An American Hiroshima is all too likely.

“If a 10-kiloton nuclear weapon, a midget even smaller than the one that destroyed Hiroshima, exploded in New York's Times Square, the fireball would vaporize or destroy the theater district, Madison Square Garden, the Empire State Building, Grand Central Terminal and Carnegie Hall (along with me and my building).

“The blast would partly destroy a much larger area, including the United Nations. On a weekday some 500,000 people would be killed.

“Could this happen?

“Unfortunately, it could - and many experts believe that such an attack, somewhere, is likely. The Aspen Strategy Group, a bipartisan assortment of policy mavens, focused on nuclear risks at its annual meeting here last week, and the consensus was twofold: The danger of nuclear terrorism is much greater than the public believes, and the U.S. government hasn't done nearly enough to reduce it.…

“William Perry, a former secretary of defense, says there is an even chance of a nuclear terror strike within this decade - that is, in the next six years. ‘We're racing toward unprecedented catastrophe,’ Perry warns. ‘This is preventable, but we're not doing the things that could prevent it.’”

~ Nicholas Kristof, New York Times

 

"The survival of liberty in our land increasingly depends on the success of liberty in other lands. So it is the policy of the United States to seek and support the growth of democratic movements and institutions in every nation and culture, with the ultimate goal of ending tyranny in our world."

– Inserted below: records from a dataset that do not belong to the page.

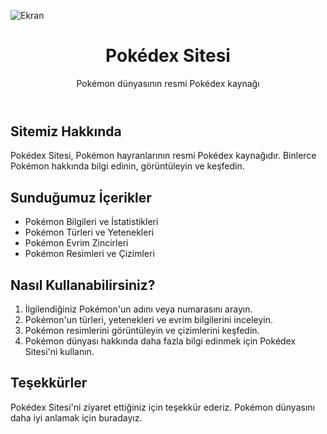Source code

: ![Ekran](https://github.com/volkanbasaran1/pokedex/assets/76842256/322da7b9-0753-48df-9bef-b34c2d12b38c)
<!DOCTYPE html>
<html lang="en">
<head>
    <meta charset="UTF-8">
    <meta name="viewport" content="width=device-width, initial-scale=1.0">
</head>
<body>
    <header>
        <h1>Pokédex Sitesi</h1>
        <p>Pokémon dünyasının resmi Pokédex kaynağı</p>
    </header>
    <div class="container">
        <h2>Sitemiz Hakkında</h2>
        <p>Pokédex Sitesi, Pokémon hayranlarının resmi Pokédex kaynağıdır. Binlerce Pokémon hakkında bilgi edinin, görüntüleyin ve keşfedin.</p>
        <h2>Sunduğumuz İçerikler</h2>
        <ul>
            <li>Pokémon Bilgileri ve İstatistikleri</li>
            <li>Pokémon Türleri ve Yetenekleri</li>
            <li>Pokémon Evrim Zincirleri</li>
            <li>Pokémon Resimleri ve Çizimleri</li>
        </ul>
        <h2>Nasıl Kullanabilirsiniz?</h2>
        <ol>
            <li>İlgilendiğiniz Pokémon'un adını veya numarasını arayın.</li>
            <li>Pokémon'un türleri, yetenekleri ve evrim bilgilerini inceleyin.</li>
            <li>Pokémon resimlerini görüntüleyin ve çizimlerini keşfedin.</li>
            <li>Pokémon dünyası hakkında daha fazla bilgi edinmek için Pokédex Sitesi'ni kullanın.</li>
        </ol>
        <h2>Teşekkürler</h2>
        <p>Pokédex Sitesi'ni ziyaret ettiğiniz için teşekkür ederiz. Pokémon dünyasını daha iyi anlamak için buradayız.</p>
    </div>
</body>
</html>
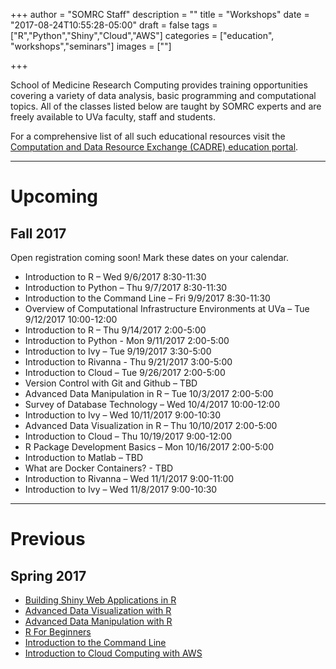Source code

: +++
author = "SOMRC Staff"
description = ""
title = "Workshops"
date = "2017-08-24T10:55:28-05:00"
draft = false
tags = ["R","Python","Shiny","Cloud","AWS"]
categories = ["education", "workshops","seminars"]
images = [""]

+++

<p class=lead>School of Medicine Research Computing provides training opportunities covering a variety of data analysis, basic programming and computational topics. All of the classes listed below are taught by SOMRC experts and are freely available to UVa faculty, staff and students.</p>

<p class=lead>For a comprehensive list of all such educational resources visit the <a href="http://cadre.virginia.edu/service-detail/education" target="_new">Computation and Data Resource Exchange (CADRE) education portal</a>.</p>

- - -

# Upcoming

<!--
<div class="alert alert-success" role="alert" style="">
</div>
-->

## Fall 2017

<div class="alert alert-success" role="alert">Open registration coming soon! Mark these dates on your calendar.</div>

  <ul>
<li> Introduction to R – Wed 9/6/2017 8:30-11:30
<li> Introduction to Python – Thu 9/7/2017 8:30-11:30
<li> Introduction to the Command Line – Fri 9/9/2017 8:30-11:30 
<li> Overview of Computational Infrastructure Environments at UVa – Tue 9/12/2017 10:00-12:00
<li> Introduction to R – Thu 9/14/2017 2:00-5:00
<li> Introduction to Python - Mon 9/11/2017 2:00-5:00
<li> Introduction to Ivy – Tue 9/19/2017 3:30-5:00
<li> Introduction to Rivanna - Thu 9/21/2017 3:00-5:00
<li> Introduction to Cloud – Tue 9/26/2017 2:00-5:00
<li> Version Control with Git and Github – TBD
<li> Advanced Data Manipulation in R – Tue 10/3/2017 2:00-5:00 
<li> Survey of Database Technology – Wed 10/4/2017 10:00-12:00
<li> Introduction to Ivy – Wed 10/11/2017 9:00-10:30
<li> Advanced Data Visualization in R – Thu 10/10/2017 2:00-5:00
<li> Introduction to Cloud – Thu 10/19/2017 9:00-12:00
<li> R Package Development Basics – Mon 10/16/2017 2:00-5:00
<li> Introduction to Matlab – TBD
<li> What are Docker Containers? - TBD
<li> Introduction to Rivanna – Wed 11/1/2017 9:00-11:00
<li> Introduction to Ivy – Wed 11/8/2017 9:00-10:30
  </ul>

- - -

# Previous

## Spring 2017 

- [Building Shiny Web Applications in R](http://cal.hsl.virginia.edu/event/3066560)
- [Advanced Data Visualization with R](http://cal.lib.virginia.edu/event/3027288)
- [Advanced Data Manipulation with R](http://cal.hsl.virginia.edu/event/3066440)
- [R For Beginners](http://cal.hsl.virginia.edu/event/3066390)
- [Introduction to the Command Line](http://cal.hsl.virginia.edu/event/3066410)
- [Introduction to Cloud Computing with AWS](http://cal.hsl.virginia.edu/event/3188800)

~ George W. Bush, Second Inaugural Address

 

“Explosives that used to be difficult to obtain are now a phone call away. Esoteric know-how is posted on Web sites. We can't fight the dispersion of knowledge, but we can stop the dispersion of deadly materials. The errors over Iraq should not obscure the reality that terrorists are seeking chemical, biological and nuclear weapons, and would not hesitate to use them. Counter-proliferation—using bribes, sanctions and even, on occasion, military force—needs to move to the center of foreign policy.

“What drives terrorism, however, is not easy means but strong motives. Militant, political Islam has brainwashed thousands of young Muslims around the world who believe it is their duty to fight against the modern world. This ideology of hatred has grown as the Western-supported "moderate" regimes of the Middle East miserably failed to deliver economic opportunity or political freedom to their people.…

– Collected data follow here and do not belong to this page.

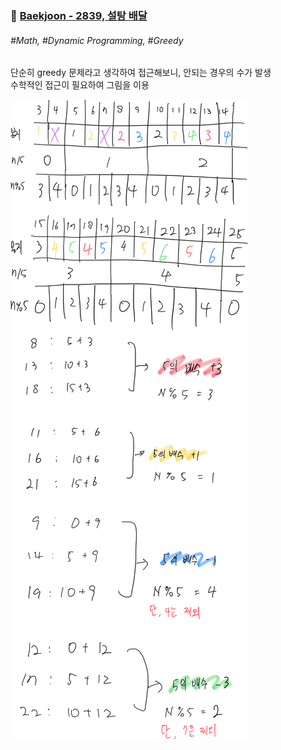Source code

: ### 🔗 [Baekjoon - 2839,  설탕 배달](https://github.com/shihaim/coding-test/blob/fe47249ec7e11532f79c7f698be7b6c1cf556ca4/coding-test/src/main/java/org/example/baekjoon/class2/Solve2839.java)
###### \#Math, \#Dynamic Programming, \#Greedy

단순히 greedy 문제라고 생각하여 접근해보니, 안되는 경우의 수가 발생   
수학적인 접근이 필요하여 그림을 이용

![Solve2839](https://github.com/shihaim/coding-test/blob/main/images/Solve2839.png)
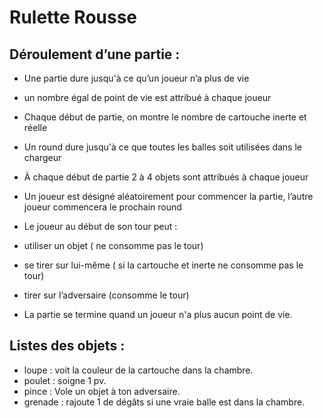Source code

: # Rulette Rousse


## Déroulement d’une partie : 


- Une partie dure jusqu'à ce qu’un joueur n’a plus de vie
- un nombre égal de point de vie est attribué à chaque joueur
- Chaque début de partie, on montre le nombre de cartouche inerte et réelle
- Un round dure jusqu'à ce que toutes les balles soit utilisées dans le chargeur
- À chaque début de partie 2 à 4 objets sont attribués à chaque joueur

- Un joueur est désigné aléatoirement pour commencer la partie, l’autre joueur commencera le prochain round
- Le joueur au début de son tour peut : 
- utiliser un objet ( ne consomme pas le tour)
- se tirer sur lui-même ( si la cartouche et inerte ne consomme pas le tour)
- tirer sur l’adversaire (consomme le tour)
- La partie se termine quand un joueur n'a plus aucun point de vie.



## Listes des objets : 

- loupe : voit la couleur de la cartouche dans la chambre. 
- poulet : soigne 1 pv.
- pince : Vole un objet à ton adversaire.
- grenade : rajoute 1 de dégâts si une vraie balle est dans la chambre.

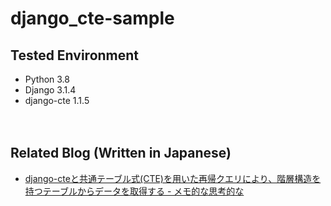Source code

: # django_cte-sample

## Tested Environment

- Python 3.8
- Django 3.1.4
- django-cte 1.1.5

　  

## Related Blog (Written in Japanese)

- [django-cteと共通テーブル式(CTE)を用いた再帰クエリにより、階層構造を持つテーブルからデータを取得する - メモ的な思考的な](https://thinkami.hatenablog.com/entry/2020/12/16/065315)
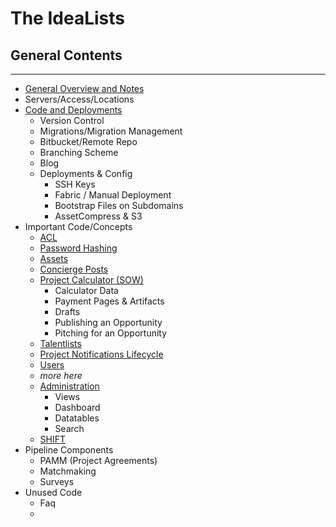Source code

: # The IdeaLists #

## General Contents
*****

* [General Overview and Notes](general_overview.md)
* Servers/Access/Locations
* [Code and Deployments](code_and_deployments.md)
    * Version Control
    * Migrations/Migration Management
    * Bitbucket/Remote Repo
    * Branching Scheme
    * Blog
    * Deployments & Config
        * SSH Keys
        * Fabric / Manual Deployment
        * Bootstrap Files on Subdomains
        * AssetCompress & S3
* Important Code/Concepts
    * [ACL](acl.md)
    * [Password Hashing](password_hashing.md)
    * [Assets](assets.md)
    * [Concierge Posts](concierge.md)
    * [Project Calculator (SOW)](sow.md)
        * Calculator Data
        * Payment Pages & Artifacts
        * Drafts
        * Publishing an Opportunity
        * Pitching for an Opportunity
    * [Talentlists](talentlists.md)
    * [Project Notifications Lifecycle](opp_email_lifecycle.md)
    * [Users](users.md)
    * _more here_
    * [Administration](admin.md)
        * Views
        * Dashboard
        * Datatables
        * Search
    * [SHIFT](shift.md)
* Pipeline Components
    * PAMM (Project Agreements)
    * Matchmaking
    * Surveys
* Unused Code
    * Faq
    *  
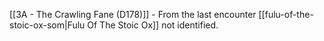 [[3A - The Crawling Fane (D178)]] - From the last encounter [[fulu-of-the-stoic-ox-som|Fulu Of The Stoic Ox]] not identified.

“The Saudi and Pakistani cases show that once you nurture radical ideologies, they become uncontrollable, even to the states that created them. That's why the only way to combat this new global terror is to fight the ideology that fires it everywhere. So the war on terror is really a war of ideas. And I'm not sure we are winning it.”

~ Farid Zacharia, Newsweek Magazine

 

“…unless we partner with Arabs and Muslims to change their context, unless we help them create the free space for a war of ideas that will allow for a new discussion out front and out back, we're just begging for another 9/11.”